Part of my job involves working with overseas manufacturers to develop exciting new fabrics for the next season's garments. Developing contacts within textile manufacturing is important to keep up to date with new technologies. I do this by visiting manufacturers, fabric fairs and other High Street retailers.

Liaising with fabric testing houses is another part of my job, as all fabrics must meet the highest standards. I also visit fabric mills overseas to find new suppliers and check that they are complying with these standards.

Are there any other aspects to your textile technologist job?

I also monitor stock quality using customer feedback. I need to ensure the fabrics we use meet our performance standards, for example, for colour fastness, tear strength and durability. This involves liaising with industry experts and dyeing and finishing technologists.

What hours do you work?

I start at around 8.30am and finish at 6.00pm. I can work longer hours when I'm overseas. I usually travel overseas about six times a year.

What is the working environment like?

I work in an open-plan office alongside other members of the team, which is light, spacious and airy.

Who do you work with?

Our team comprises a garment technologist, a merchandiser and a product developer, as well as the manager. Two administrators provide valued support.

What personal qualities and skills do you need to work as a textile technologist?

As well as a strong background in textiles, commercial awareness is essential, along with good analytical and leadership skills. A background in science, particularly chemistry, is useful.

Why did you choose this textile technologist job?

The sciences were my favourite subjects at school and I love clothing and fashion.

What about the training?

My training lasted two-and-a-half years, beginning with a six-month period spent shadowing an experienced technologist. During the next year I was given more responsibility, dealing with customer service returns and visits to suppliers.
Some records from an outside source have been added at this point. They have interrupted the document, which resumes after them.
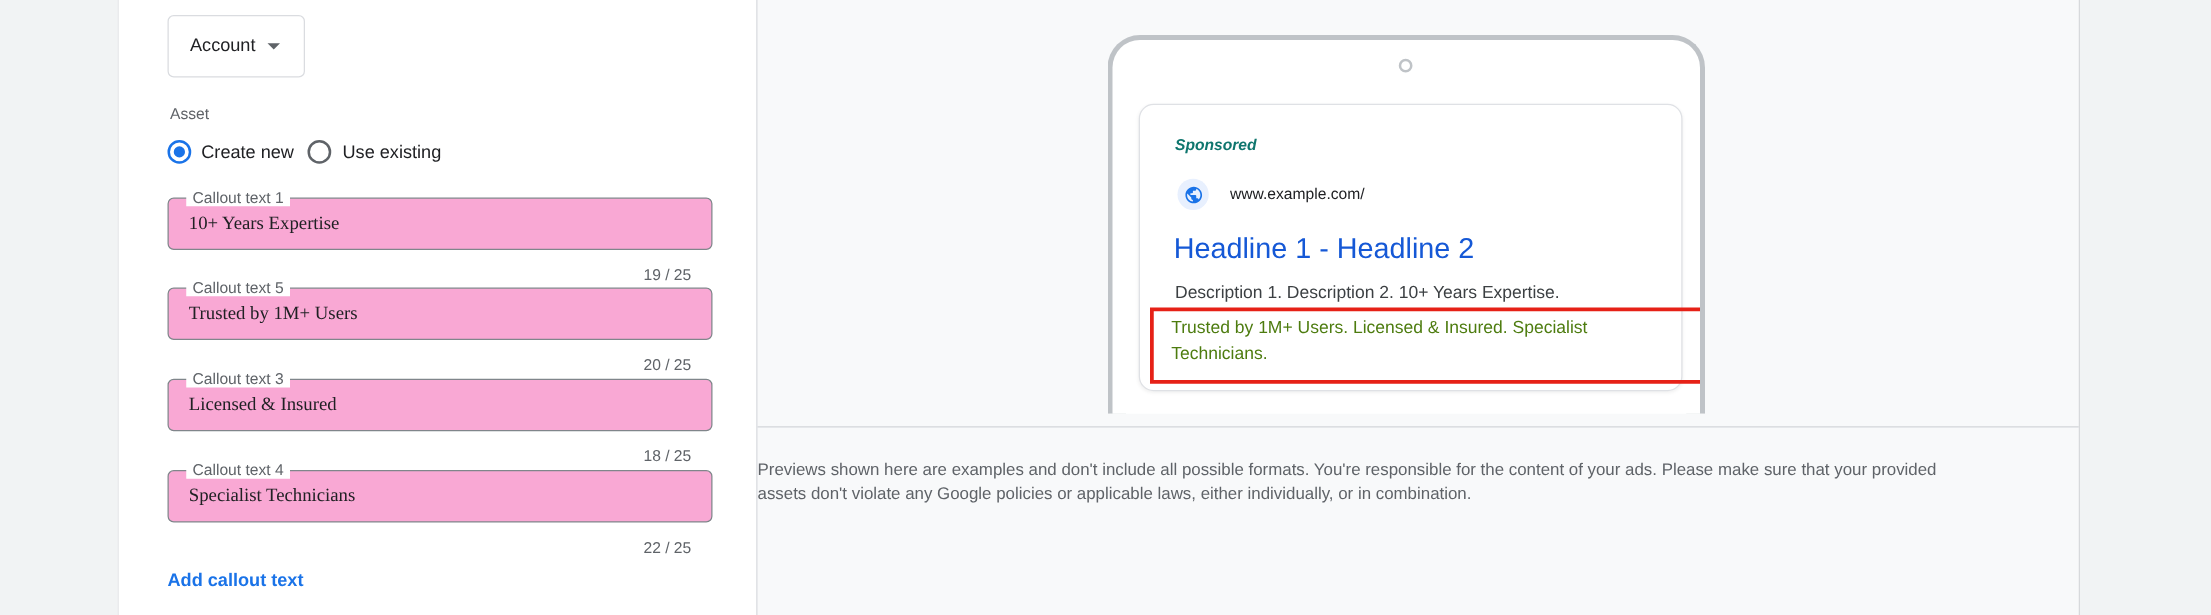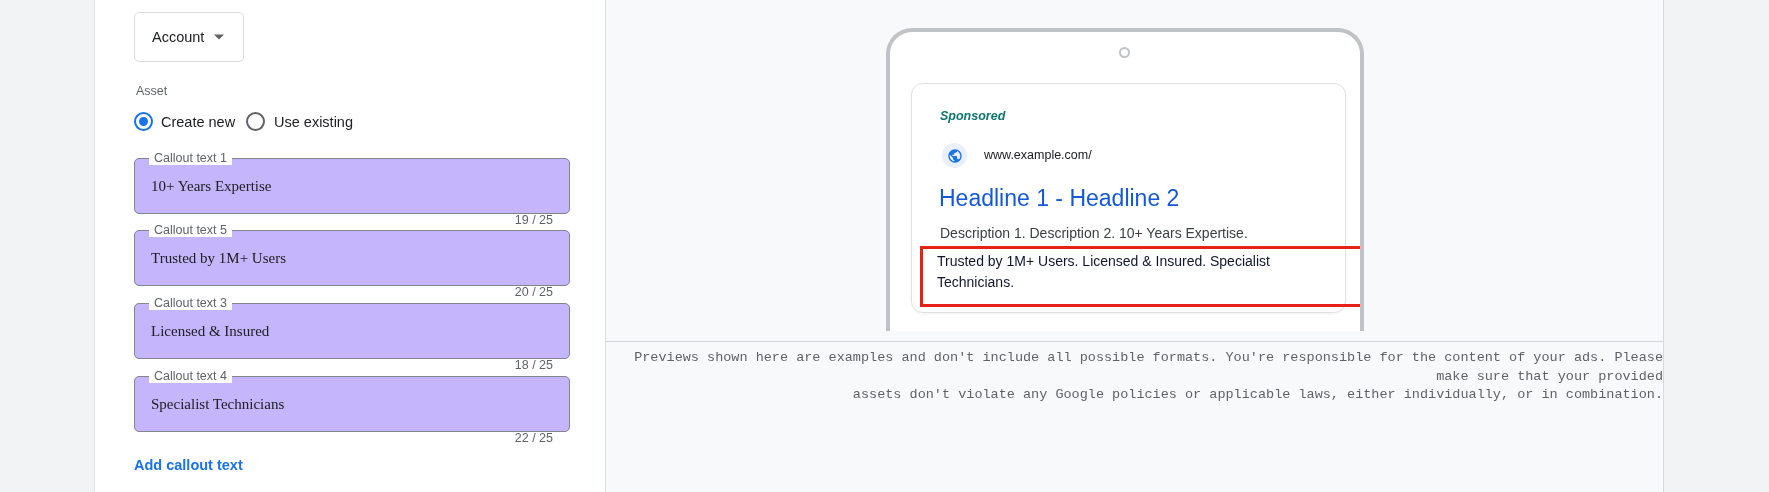--- a/index.html
+++ b/index.html
@@ -38,22 +38,22 @@
     content:""; position:absolute; left:50%; top:50%; width:9px; height:9px;
     margin:-4.5px 0 0 -4.5px; border-radius:50%; background:#1a73e8;
   }
   .radio-label {
     position:absolute; top:2px; font-size:14.5px; color:#202124;
   }
   .r1 { left:39px; }  .rl1 { left:66px; }
   .r2 { left:151px; } .rl2 { left:179px; }
 
   .field {
-    position:absolute; left:39px; width:436px; height:56px;
-    border:1px solid #80868b; border-radius:5px; background:#c4b5fd;
+    position:absolute; left:39px; width:436px; height:42px;
+    border:1px solid #80868b; border-radius:5px; background:#f9a8d4;
   }
   .f1 { top:158px; } .f2 { top:230px; } .f3 { top:303px; } .f4 { top:376px; }
   .flabel {
     position:absolute; left:14px; top:-8px; background:#fff; padding:0 5px;
     font-size:12.5px; color:#5f6368; white-space:nowrap;
   }
   .field input {
     position:absolute; inset:0; width:100%; height:100%;
     border:none; outline:none; background:transparent;
     padding:0 16px; font-family:Liberation Serif, serif; font-size:15px; color:#202124;
@@ -112,26 +112,26 @@
     font-size:23px; color:#1558d6; white-space:nowrap;
   }
   .desc1 {
     position:absolute; left:28px; top:139px;
     font-size:14px; line-height:21px; color:#3c4043; white-space:nowrap;
   }
   .redbox {
     position:absolute; left:8px; top:162px; width:458px; height:61px;
     border:3px solid #e62117;
     padding:2px 0 0 14px;
-    font-size:14px; line-height:21px; color:#0f172a; white-space:nowrap;
+    font-size:14px; line-height:21px; color:#4d7c0f; white-space:nowrap;
   }
   .disclaimer {
     position:absolute; left:0; top:343px; width:100%;
-    padding-top:6px; text-align:right;
-    font-size:13.5px; line-height:18.5px; color:#5f6368;font-family:Liberation Mono, monospace;
+    padding-top:24px; text-align:left;
+    font-size:13.5px; line-height:18.5px; color:#5f6368;
   }
 </style>
 </head>
 <body>
 
 <div class="form-panel">
 
   <button class="account-btn">
     <span>Account</span>
     <svg width="12" height="8" viewBox="0 0 12 8">

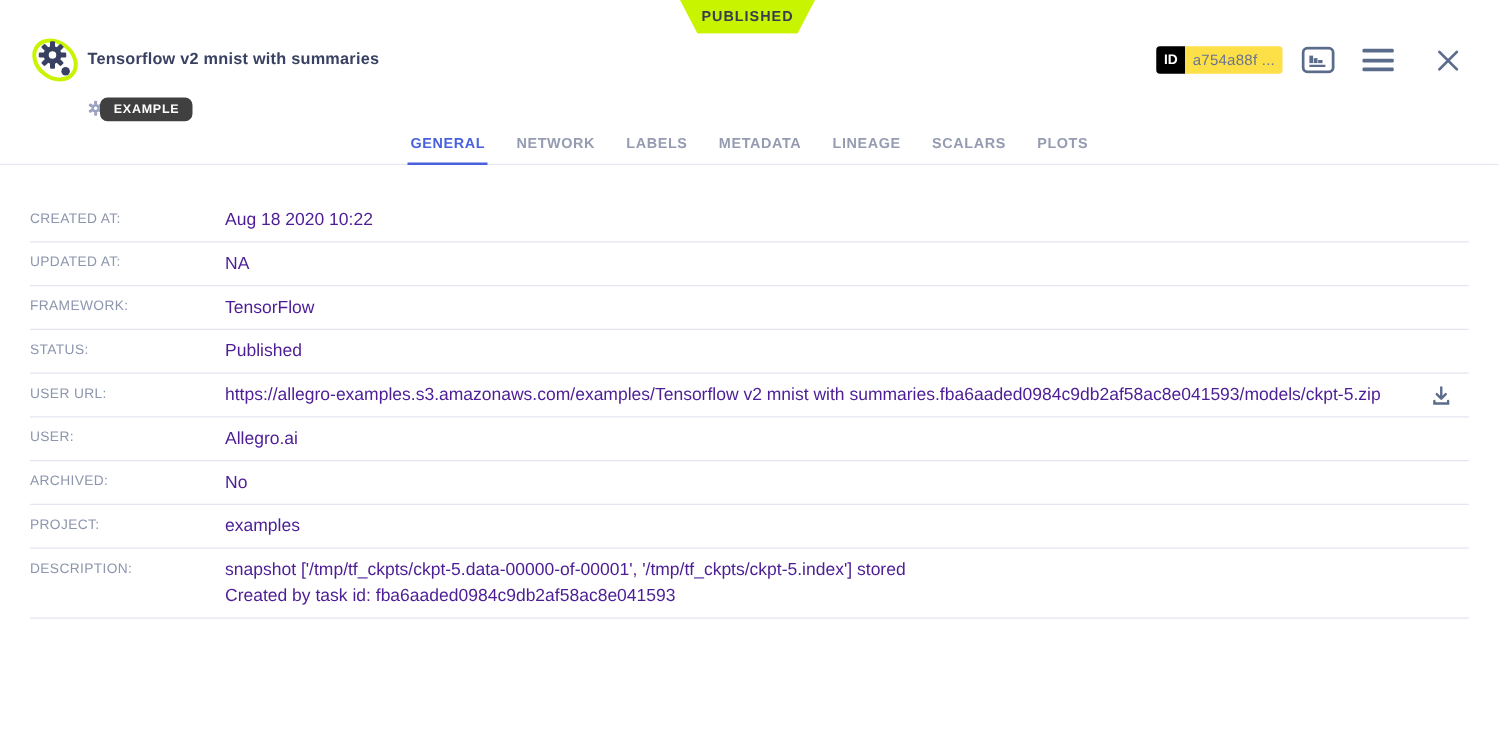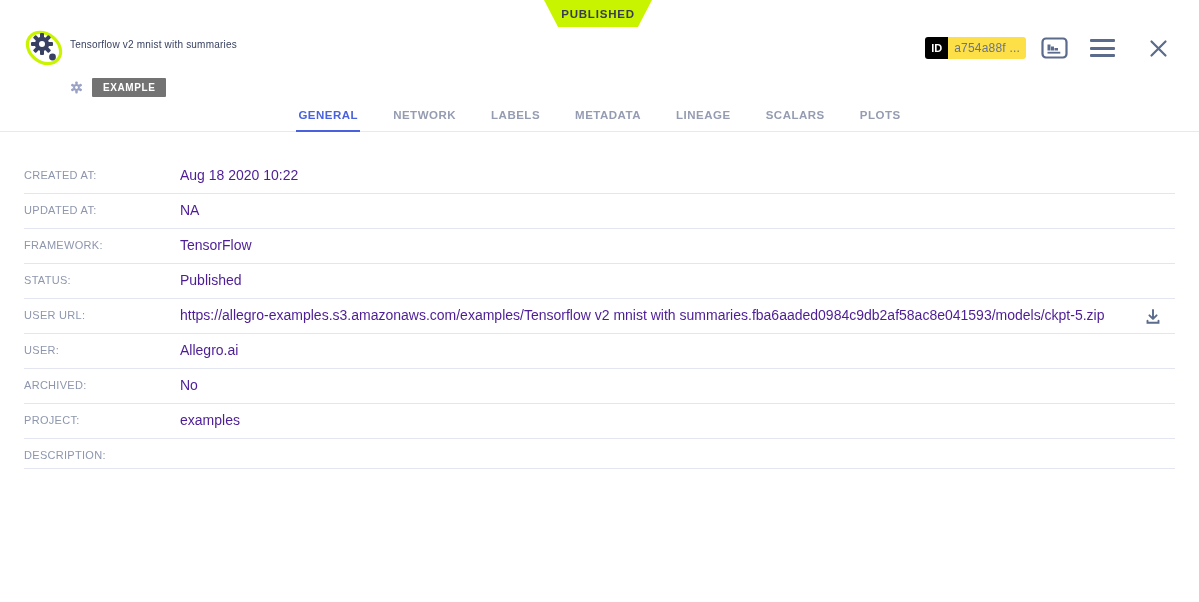--- a/index.html
+++ b/index.html
@@ -12,29 +12,29 @@
     background: #c8f400;
     clip-path: polygon(0 0, 100% 0, 87% 100%, 13% 100%);
     display: flex; align-items: center; justify-content: center;
     font-size: 11.5px; font-weight: 700; letter-spacing: 0.8px; color: #373d4f;
   }
 
   
   .model-icon { position: absolute; left: 21px; top: 26px; width: 46px; height: 46px; }
   .page-title {
     position: absolute; left: 70px; top: 39px;
-    font-size: 10px; font-weight: 400; color: #384161; letter-spacing: 0.2px;
+    font-size: 13px; font-weight: 700; color: #384161; letter-spacing: 0.2px;
   }
   .example-tag { position: absolute; left: 76px; top: 77px; height: 19px; }
   .tag-gear { position: absolute; left: -6px; top: 3px; z-index: 0; }
   .tag-body {
     position: relative; z-index: 1; display: inline-block;
-    background: #737373; color: #ffffff; border-radius: 1px;
+    background: #404040; color: #ffffff; border-radius: 6px;
     font-size: 10px; font-weight: 700; letter-spacing: 0.6px;
-    padding: 4px 10px 4px 11px; margin-left: 16px;
+    padding: 4px 10px 4px 11px; margin-left: 4px;
   }
 
   .header-right {
     position: absolute; top: 37px; right: 30px;
     display: flex; align-items: center;
   }
   .id-badge { display: flex; align-items: stretch; font-size: 12px; }
   .id-chip {
     background: #000000; color: #fff; font-weight: 700; font-size: 11px;
     border-radius: 3px 0 0 3px; padding: 4px 6px; display: flex; align-items: center;
@@ -47,21 +47,21 @@
   .preview-btn { margin-left: 15px; }
   .menu-btn { margin-left: 22px; flex-direction: column; }
   .menu-btn span { display: block; width: 25px; height: 3px; border-radius: 1px; background: #5a6b8c; }
   .menu-btn span + span { margin-top: 4.5px; }
   .close-btn { margin-left: 33px; }
 
   
   .tabbar {
     position: absolute; top: 99px; left: 0; right: 0; height: 33px;
     border-bottom: 1px solid #e7e9f2;
-    display: flex; justify-content: center; gap: 31px;
+    display: flex; justify-content: center; gap: 21px;
   }
   .tab {
     font-size: 11.5px; font-weight: 700; letter-spacing: 0.5px;
     color: #959cb2; padding: 10px 2px 0 2px; cursor: pointer;
     border-bottom: 2px solid transparent; height: 33px;
   }
   .tab.active { color: #4a61dd; border-bottom-color: #4a61dd; }
 
   
   .details { position: absolute; top: 132px; left: 24px; right: 24px; padding-top: 27px; }
@@ -203,14 +203,16 @@
   <div class="row">
     <div class="row-label">ARCHIVED:</div>
     <div class="row-value">No</div>
   </div>
   <div class="row">
     <div class="row-label">PROJECT:</div>
     <div class="row-value">examples</div>
   </div>
   <div class="row">
     <div class="row-label">DESCRIPTION:</div>
+    <div class="row-value">snapshot ['/tmp/tf_ckpts/ckpt-5.data-00000-of-00001', '/tmp/tf_ckpts/ckpt-5.index'] stored
+Created by task id: fba6aaded0984c9db2af58ac8e041593</div>
   </div>
 </div>
 
 </body></html>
In the final six months my role developed to that of a normal technologist, with responsibility for running the department.

Do you use any special equipment?

Computers are at the centre of our work and I also use some fabric analysis equipment, such as a magnifying glass to examine fabric construction.

What do you enjoy about your textile technologist job?

There is great satisfaction when you have developed a major order for fabric which is then manufactured into popular garments.

Is there anything you dislike about your textile technologist job?

Overseas travel can be very demanding. On returning to the UK office, there is usually a backlog of work to catch up on.

What are the main challenges?

This job has a lot of responsibility, as I must always ensure the quality and range of new fabrics meet our high performance standards.

How do you see your future?

I would like to become an industry expert within the same company, progressing to head of technology.

Simon's route to his textile technologist job

  • A levels in chemistry, physics and mathematics.
  • Degree in Textiles Technology and Management.
  • Part-time retail work whilst studying.
  • Textile technologist – current position.

Simon's textile technologist tips

  • Try to develop leadership and team skills, perhaps through sporting activities.
  • Choose science subjects at school or college, particularly chemistry.
  • Retail experience is a great advantage as it helps to develop customer awareness.

Textile technologist related jobs

  • Leather technologist
  • Quality control inspector
  • Retail buyer
  • Textile designer
  • Textile dyeing technician
  • Textile technician

Salary of a textile technologist

  • A trainee graduate textile technologist might earn from £14,000 to £20,000.
  • This could rise to between £25,000 and £43,000 with experience, rising above £50,000 for those in senior positions.

Textile technologist job

  • A degree in textile technology is essential. Courses with strong science content provide the best background.
  • Textile science and technology degree courses often require A levels/H grades in maths and either chemistry or physics, or equivalent qualifications.